Two modes of targeting transposable elements by piRNA pathway in human testis

Abstract

PIWI proteins and their partner small RNAs, termed piRNAs, are known to control transposable elements (TEs) in the germline. Here, we provide evidence that in humans this control is exerted in two different modes. On the one hand, production of piRNAs specifically targeting evolutionarily youngest TEs (L1HS, L1PA2-L1PA6, LTR12C, SVA) is present both at prenatal and postnatal stages of spermatogenesis and is performed without involvement of piRNA clusters. On the other hand, at postnatal stages, piRNAs deriving from pachytene clusters target "older" TEs and thus complement cluster-independent piRNA production to achieve relevant targeting of virtually all TEs expressed in postnatal testis. We also find that converging transcription of antisense-oriented genes contributes to the origin of genic postnatal prepachytene clusters. Finally, while a fraction of pachytene piRNAs was previously shown to arise from long intergenic noncoding RNAs (lincRNAs, i.e., pachytene piRNA cluster primary transcripts), we ascertain that these are a specific set of lincRNAs that both possess distinguishing epigenetic features and are expressed exclusively in testis.

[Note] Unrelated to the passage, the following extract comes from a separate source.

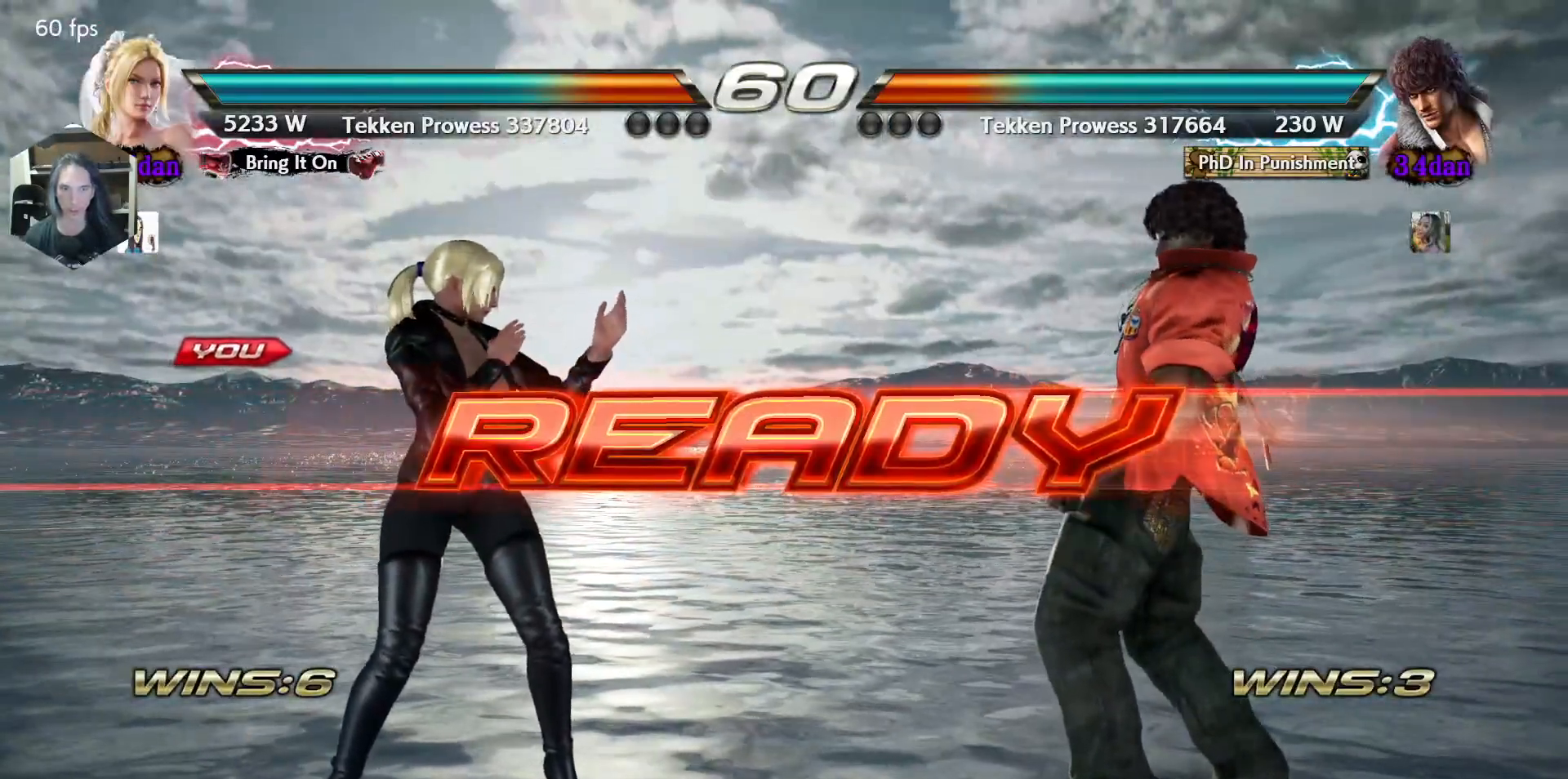
{"buttons": [], "events": [[67, "TRIANGLE", "down"], [133, "TRIANGLE", "up"], [217, "CROSS", "down"], [250, "CROSS", "up"]]}
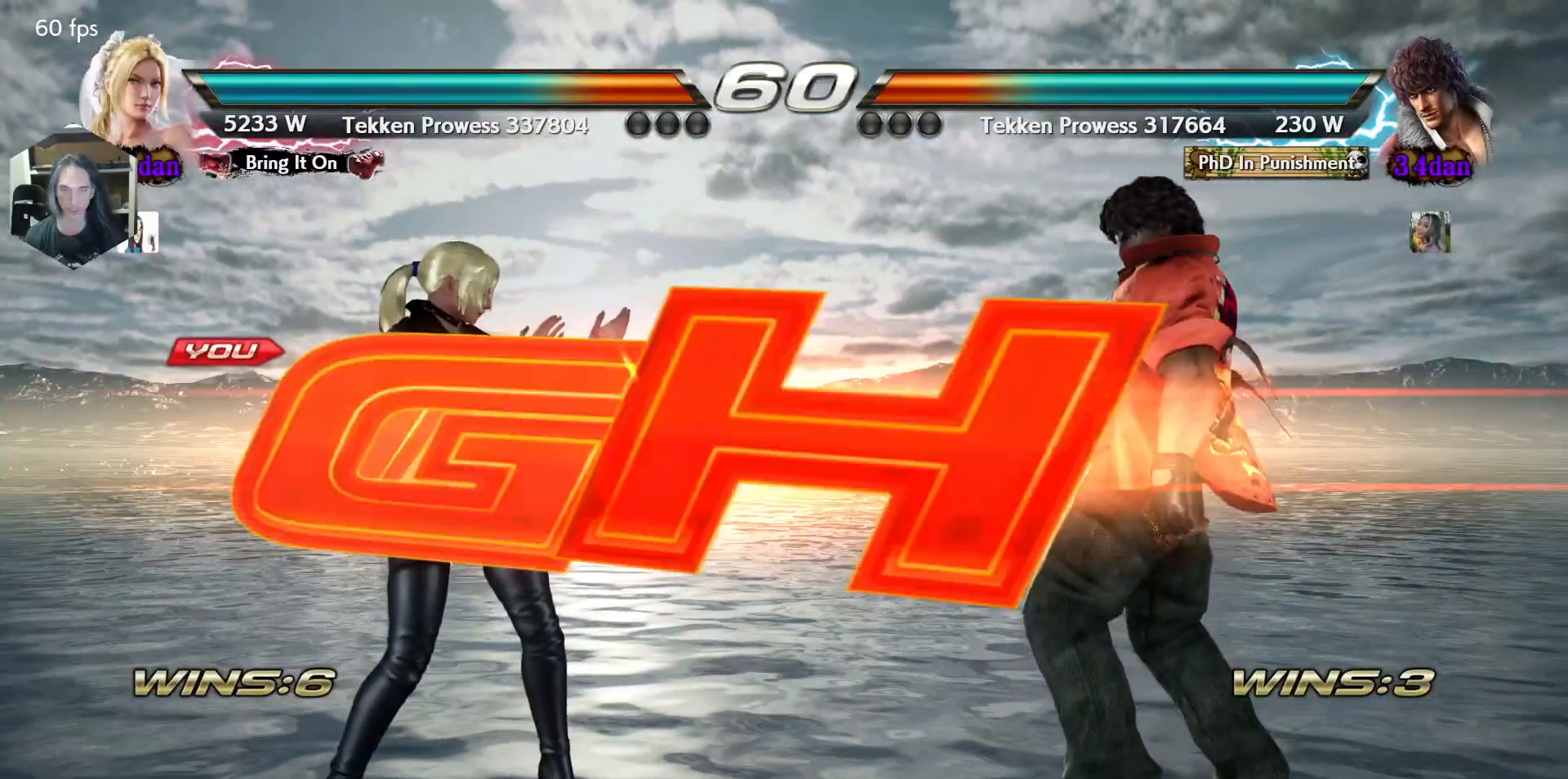
{"buttons": ["DPAD_LEFT"], "events": [[183, "TRIANGLE", "down"], [283, "TRIANGLE", "up"], [467, "DPAD_LEFT", "down"]]}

Keywords: PIWI proteins; piRNA cluster; piRNA pathway; transposable elements.

FIGURE 1.

piRNAs deriving from transposable elements (TEs) in postnatal testis. (A) Relationship between expression level of a TE and amount of all piRNAs deriving from it. (B) Relationship between genomic fractions of TE subfamilies in pachytene clusters and in randomized intergenic controls demonstrates enrichment of pachytene piRNA clusters with LTRs and depletion of LINE elements from them. TE subfamilies not presented in randomized controls or pachytene clusters are shown to the left of the y-axis and below the x-axis, respectively. (C) Relationship between expression level of a TE and amount of piRNAs deriving from pachytene clusters only. TE subfamilies without reads deriving from pachytene clusters are shown below the x-axis. All results are presented for pachytene clusters constructed with empirical approach (averaged across all postnatal testis small RNA-seq data sets under study and three postnatal testis RNA-seq data sets).

FIGURE 2.

Production of piRNAs deriving from transposable elements (TEs) in prenatal testis. (A) Top 30 TE subfamilies producing most piRNAs sorted in descending order for library F1 (prenatal testis, nonoxidized). (B) Distribution of piRNA reads along L1HS consensus in prenatal (F1, nonoxidized; FO1–FO2, oxidized) and postnatal testis libraries (A1–A6, nonoxidized). Scale ranges in RPM (reads per million) are given in brackets.

FIGURE 3.

piRNA production from 3′UTRs is associated with converging transcription of genes (transcription of antisense-oriented 3′UTRs). (A) Examples of converging transcription of 3′UTRs accompanied by significant piRNA production. Genome coordinates (assembly hg38) and a separate track for 21- to 23-nt reads (putative endo-siRNAs) are shown. (B) Fractions of antisense oriented genes adjacent to 1/3/5% of top piRNA-producing 3′UTRs. Top piRNA-producing 3′UTRs were defined based on the density of piRNAs per kilobase. Controls are random size-matched sets of 3′UTRs. (C) Median distance to antisense-oriented genes adjacent to 1/3/5% of top piRNA-producing 3′UTRs. Top piRNA-producing 3′UTRs and controls were defined as in panel B. The graphs in panels B and C show median, interquartile range (box), and min/max range (whiskers) across 11 postnatal libraries. P-value for two-tailed Mann–Whitney test is presented.

FIGURE 4.

Expression of “piRNA-producing lincRNA” is mostly restricted to testis. Fraction of testis-specific lincRNAs among all lincRNAs, testis-expressed lincRNAs, and “piRNA-producing lincRNAs” selected with a threshold of 1 RPKM or 10 RPKM. The graph shows median, interquartile range (box), and min/max range (whiskers) across either 100 randomly sampled sets of lincRNAs (for all/testis-expressed lincRNAs from GENOCODE v.23) or 11 postnatal libraries (for 1RPKM and 10RPKM piRNA-producing lincRNAs). P-value for two-tailed Mann–Whitney test is presented.